Ich sehe mich, wie ich in meinem Sessel saß und mit den Tränen kämpfte, bevor ich gleich richtig zu weinen anfing. Und das wollte ich nicht, denn nach meinen vergangenen Erfahrungen würde es Tage dauern, bis ich aus meinem Bedauern herausfand. Mich endlich wieder dazu aufraffen könnte, um wieder einigermaßen normal zu leben und die Kraft für andere Dinge aufzubringen.

Also zwang ich mich gestern Abend dazu, sofort diese dunklen Gedanken zu verbannen und überlegte mir stattdessen, die Nacht gleich hier in meinem Lehnstuhl zu verbringen. Es wäre ja nicht das erste Mal gewesen. Schon allein der Gedanke daran, mich mühsam aus dem tiefen Sessel zu winden, um mich auf die dicken, mit Wasser gefüllten Beine zu stellen, raubte mir gleich die letzte Kraft!

Mit dem Älterwerden verringerten sich meine Sinneskräfte ebenso wie die Muskelkraft.
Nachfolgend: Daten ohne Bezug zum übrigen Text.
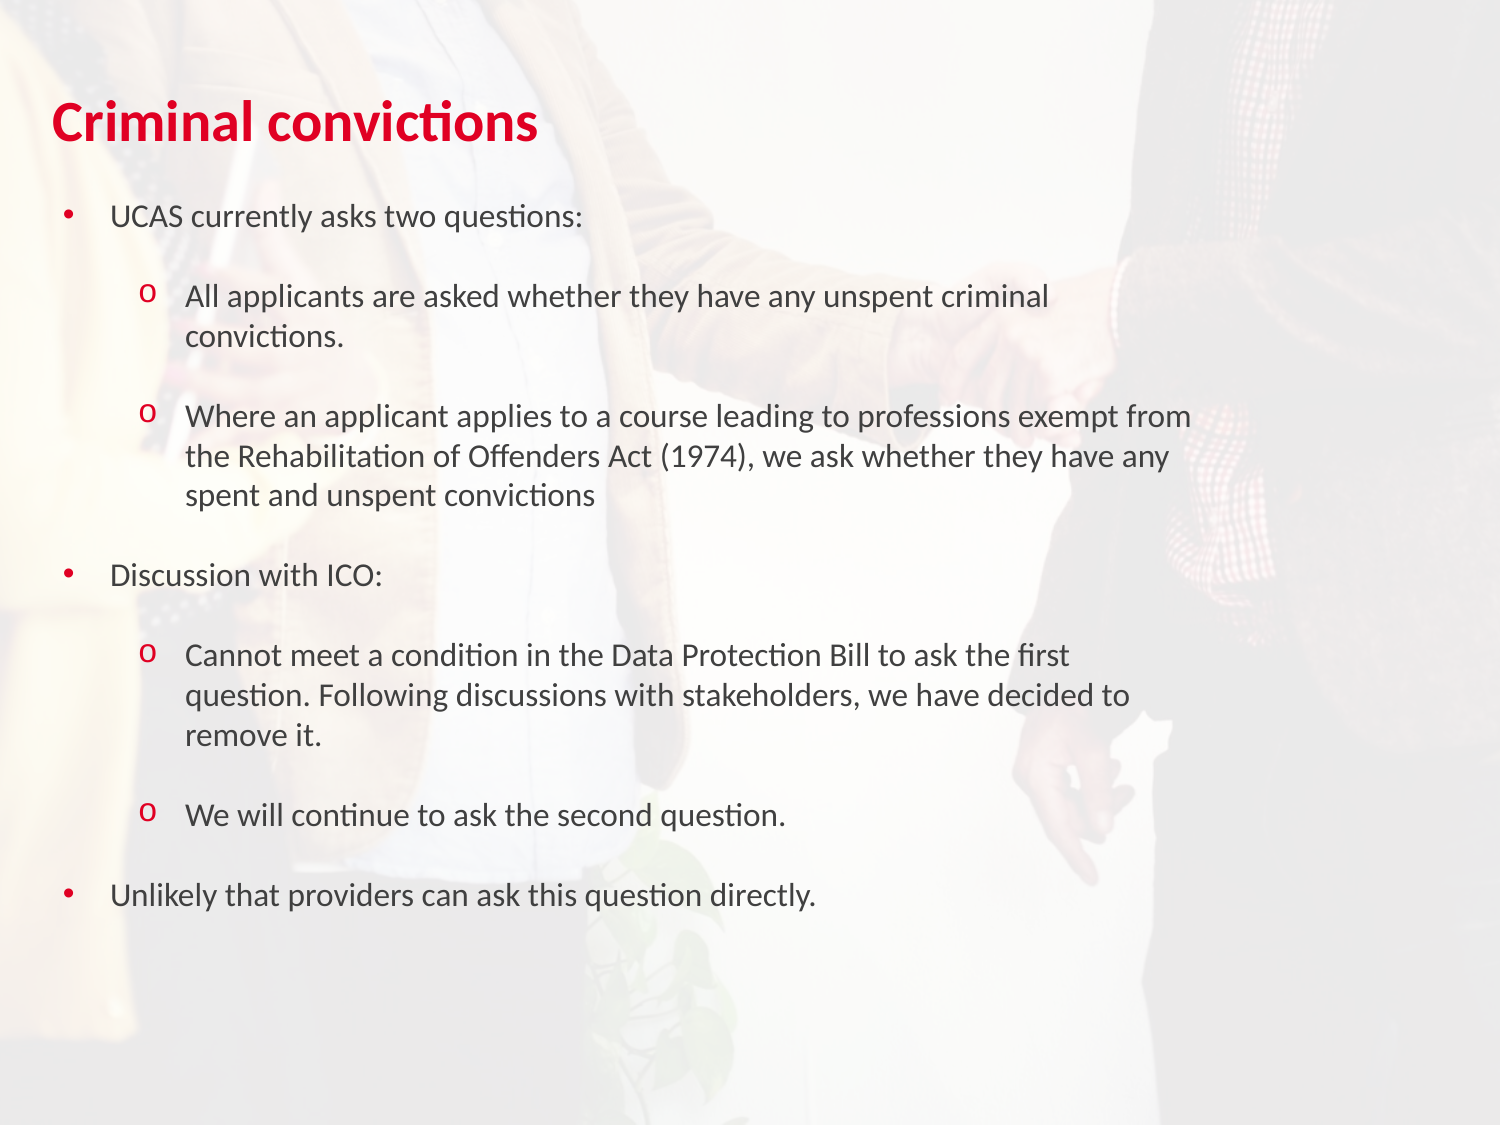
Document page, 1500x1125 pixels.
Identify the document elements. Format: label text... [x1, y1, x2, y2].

text_box Criminal convictions [38, 75, 1109, 160]
text_box UCAS currently asks two questions: All applicants are asked whether they have any unspent criminal convictions. Where an applicant applies to a course leading to professions exempt from the Rehabilitation of Offenders Act (1974), we ask whether they have any spent and unspent convictions Discussion with ICO: Cannot meet a condition in the Data Protection Bill to ask the first question. Following discussions with stakeholders, we have decided to remove it. We will continue to ask the second question. Unlikely that providers can ask this question directly. [48, 146, 1210, 966]
text_box [38, 163, 48, 219]
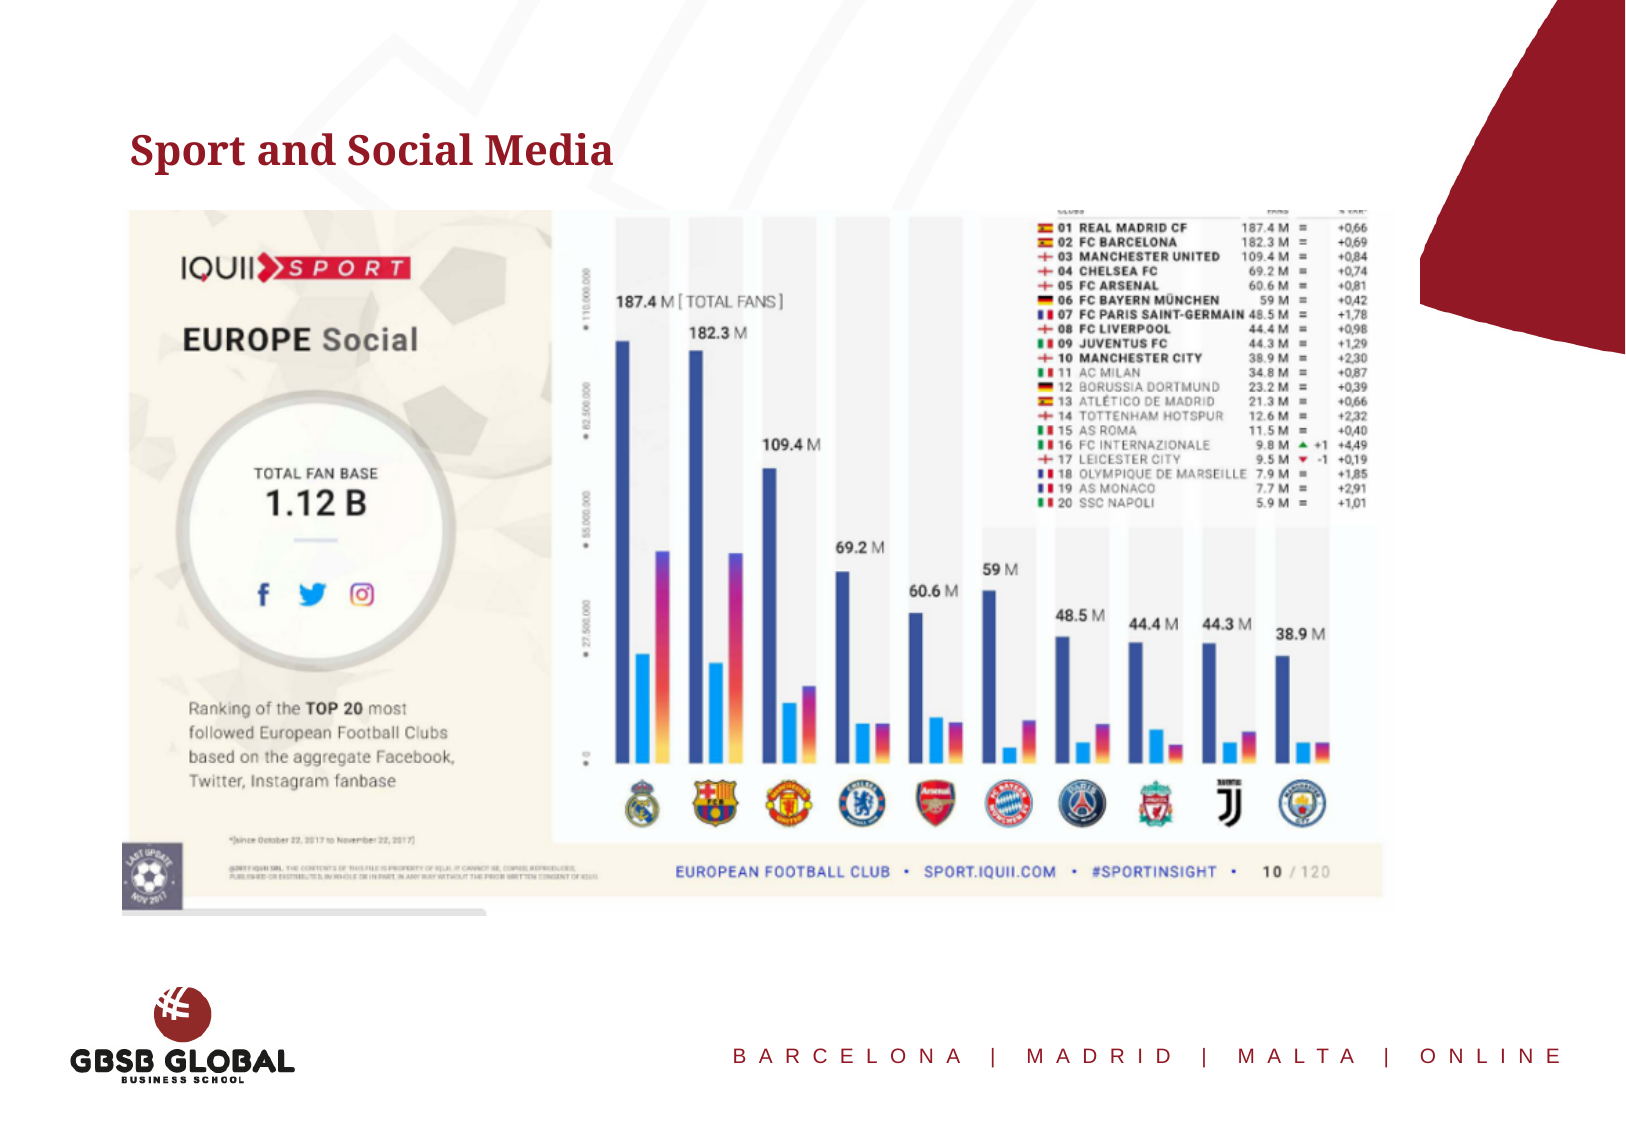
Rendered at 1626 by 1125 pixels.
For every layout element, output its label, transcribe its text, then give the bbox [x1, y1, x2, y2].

title Sport and Social Media [122, 115, 1263, 209]
picture [0, 0, 1626, 1125]
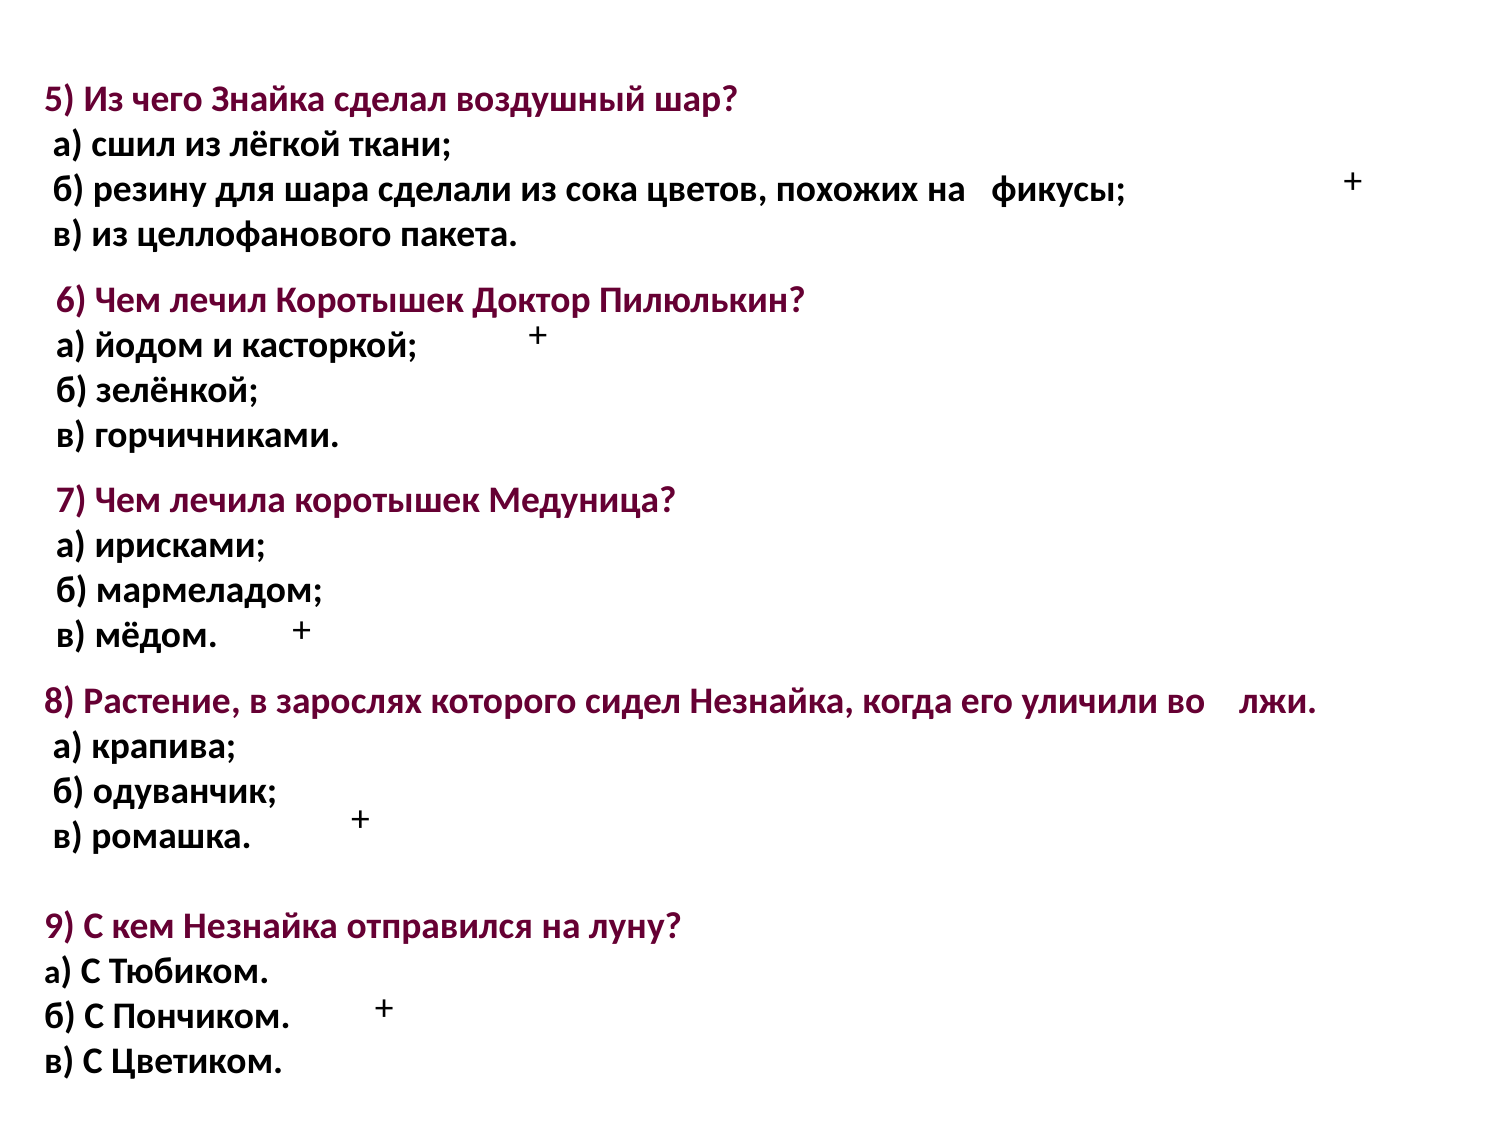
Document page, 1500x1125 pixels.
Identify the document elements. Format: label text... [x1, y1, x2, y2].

Wo sich früher an meinen Oberarmen noch gut ausgebildete Muskeln befanden, gibt es heute nur noch Haut, ein wenig Fleisch daran und dann kommt schon der Knochen. Habe dies beim Arzt schon oft zu spüren bekommen, wenn mir die Arzthelferin die monatlichen Vitamine in den Oberarm spritzte. So spürte ich, wenn sie den Knochen getroffen hatte, weil einfach fast kein Muskel mehr vorhanden war.

Zu Hause fehlt mir die Kraft, um meinen kleinen Haushalt sauber zu halten. Dauernd muss ich mich dann setzen, um mich auszuruhen. Manchmal dauert es Tage, bis ich mich wieder kräftig genug fühle, um den Abwasch zu erledigen. Wenn sich dann noch ein solch emotionaler Fernsehabend, wie gestern Abend einreiht, wird es noch schwieriger, mich hochzuschwingen.

Falls ich mich jeweils entscheide, im Lehnstuhl sitzen zu bleiben um darin zu nächtigen, versorgt mich die selbst gestrickte, wollene Decke mit behaglicher Wärme. So schlafe ich dann gewöhnlich ein paar Stunden und manchmal sogar bis am nächsten Morgen durch. Derartige Nächte, die ich im Lehnstuhl verbringe, sind nicht gerade von Vorteil für den nächsten Tag. Denn mein Kopf neigt sich beim Schlafen zur Seite oder nach vorne und kein Kissen vermag es, mir den Kopf genügend zu stützen, während ich schlafe. Eine solch unnatürliche Stellung des Kopfes verschafft mir am nächsten Tag eine schlimme Halskehre. Eine weitere Unannehmlichkeit sind meine geschwollenen Beine. Die fühlen sich dann an, als würden sie gleich platzen.